George Osborne could soon unveil measures to clean up the global currency markets in order to head off a potentially massive foreign exchange market manipulation scandal.
According to the BBC, the Chancellor is working with officials and the Financial Stability Board, a group of global regulators, to crack down on the largely unregulated £3.1 ($5.3) trillion-a-day market, which is the biggest market in the world.
Osborne told MPs in April that allegations of foreign exchange ("forex") manipulation was "potentially very, very serious". Others have warned that the scandal could be just as bad as the Libor rate rigging scandal that tarnished the banking industry, claiming the scalp of Barclays CEO, Bob Diamond.
David Buik, market commentator at Panmure Gordon, told the Huffington Post UK said that Osborne's planned crackdown made "the most enormous amount of sense".
He warned that the scale of market manipulation "could get massively out of hand and make all the previous scandals look like vicarage tea parties."
The prices in the forex market are set at the 4pm "fix", a City benchmark set by the median price of trades taking place in a 60-second window. It is alleged that traders were putting in client orders ahead of this window in order to influence the benchmark, against which currencies are priced.
Osborne could also be looking to head off any potential forex market rigging scandal in order to avoid the Tories' election efforts in 2015 being derailed by accusations that they failed to act over any misconduct.
"The Coalition's nightmare scenario is that billions of pounds of forex fines are announced in 2015 and Labour accuses the government of a lack of action. Mr Osborne is looking intently at tightening the forex rules to try and head off just such an eventuality," BBC business editor Kamal Ahmed wrote.

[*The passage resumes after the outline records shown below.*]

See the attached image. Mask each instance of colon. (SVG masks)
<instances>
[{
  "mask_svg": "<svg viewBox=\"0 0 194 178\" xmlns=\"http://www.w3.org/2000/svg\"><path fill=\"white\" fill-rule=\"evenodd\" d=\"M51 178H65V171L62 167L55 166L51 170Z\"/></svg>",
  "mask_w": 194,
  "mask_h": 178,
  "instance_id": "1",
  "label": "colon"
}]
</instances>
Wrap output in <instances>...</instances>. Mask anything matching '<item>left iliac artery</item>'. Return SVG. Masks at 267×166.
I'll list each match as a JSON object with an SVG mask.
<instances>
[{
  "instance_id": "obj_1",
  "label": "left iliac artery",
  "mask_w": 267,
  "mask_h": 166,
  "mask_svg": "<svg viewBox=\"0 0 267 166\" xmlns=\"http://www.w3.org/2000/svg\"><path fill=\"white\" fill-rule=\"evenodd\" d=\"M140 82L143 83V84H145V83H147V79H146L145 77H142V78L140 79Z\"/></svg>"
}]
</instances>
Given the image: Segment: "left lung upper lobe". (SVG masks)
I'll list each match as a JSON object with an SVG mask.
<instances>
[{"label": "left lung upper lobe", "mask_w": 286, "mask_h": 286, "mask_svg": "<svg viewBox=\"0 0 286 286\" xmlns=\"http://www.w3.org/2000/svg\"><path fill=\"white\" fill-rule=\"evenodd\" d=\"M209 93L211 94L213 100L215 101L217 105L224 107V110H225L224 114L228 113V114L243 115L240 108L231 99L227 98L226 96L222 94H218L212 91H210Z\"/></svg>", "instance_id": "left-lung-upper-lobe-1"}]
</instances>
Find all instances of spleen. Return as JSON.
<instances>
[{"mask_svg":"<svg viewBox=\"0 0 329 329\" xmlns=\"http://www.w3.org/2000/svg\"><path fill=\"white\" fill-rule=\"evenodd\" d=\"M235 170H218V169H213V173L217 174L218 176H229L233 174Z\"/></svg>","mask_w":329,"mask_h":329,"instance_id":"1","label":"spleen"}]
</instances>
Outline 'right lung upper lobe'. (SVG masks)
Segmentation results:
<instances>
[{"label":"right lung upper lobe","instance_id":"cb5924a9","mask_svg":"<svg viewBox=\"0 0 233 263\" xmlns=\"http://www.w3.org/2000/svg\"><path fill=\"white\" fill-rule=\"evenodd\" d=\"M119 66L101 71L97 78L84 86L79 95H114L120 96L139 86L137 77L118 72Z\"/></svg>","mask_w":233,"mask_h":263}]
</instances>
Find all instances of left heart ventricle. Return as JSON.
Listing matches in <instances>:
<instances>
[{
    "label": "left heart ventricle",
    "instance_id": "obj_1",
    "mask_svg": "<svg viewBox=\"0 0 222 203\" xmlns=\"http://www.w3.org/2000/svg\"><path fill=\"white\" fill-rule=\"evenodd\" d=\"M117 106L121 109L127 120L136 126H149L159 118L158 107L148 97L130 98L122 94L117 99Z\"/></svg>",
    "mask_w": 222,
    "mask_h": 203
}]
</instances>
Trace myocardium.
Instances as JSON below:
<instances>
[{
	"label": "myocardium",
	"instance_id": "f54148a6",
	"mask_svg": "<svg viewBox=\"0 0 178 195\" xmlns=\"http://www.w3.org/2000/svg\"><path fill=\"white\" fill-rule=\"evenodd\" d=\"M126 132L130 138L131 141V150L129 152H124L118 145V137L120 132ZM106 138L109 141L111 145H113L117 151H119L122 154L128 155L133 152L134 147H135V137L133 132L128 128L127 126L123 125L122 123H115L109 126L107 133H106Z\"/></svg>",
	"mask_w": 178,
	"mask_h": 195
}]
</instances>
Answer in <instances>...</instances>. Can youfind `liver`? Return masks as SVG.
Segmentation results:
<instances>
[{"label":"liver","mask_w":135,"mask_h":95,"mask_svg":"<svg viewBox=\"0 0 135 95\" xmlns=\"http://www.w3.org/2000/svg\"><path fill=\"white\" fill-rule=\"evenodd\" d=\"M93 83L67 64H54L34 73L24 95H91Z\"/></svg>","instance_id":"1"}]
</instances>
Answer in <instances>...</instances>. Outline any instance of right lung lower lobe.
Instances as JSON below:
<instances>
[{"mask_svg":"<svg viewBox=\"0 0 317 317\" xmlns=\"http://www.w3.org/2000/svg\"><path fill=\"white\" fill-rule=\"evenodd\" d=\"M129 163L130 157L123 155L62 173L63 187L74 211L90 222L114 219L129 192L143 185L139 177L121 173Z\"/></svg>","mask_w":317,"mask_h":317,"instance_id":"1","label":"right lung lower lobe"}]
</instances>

Regulators around the world are looking into allegations of forex manipulation, with at least fifteen banks reported to be involved including Barclays, HSBC, the Royal Bank of Scotland and Goldman Sachs.
London is central to the foreign exchange market, with 40% of trades taking place in the capital. Some banks, like Deutsche Bank, have already suspended or fired traders over the allegations, although no allegations have yet been proved.
The Financial Conduct Authority, the City watchdog, warned that banks and traders could face fines and bans if misconduct is found, after previously fining Barclays, RBS, UBS and money broker ICAP for Libor rigging.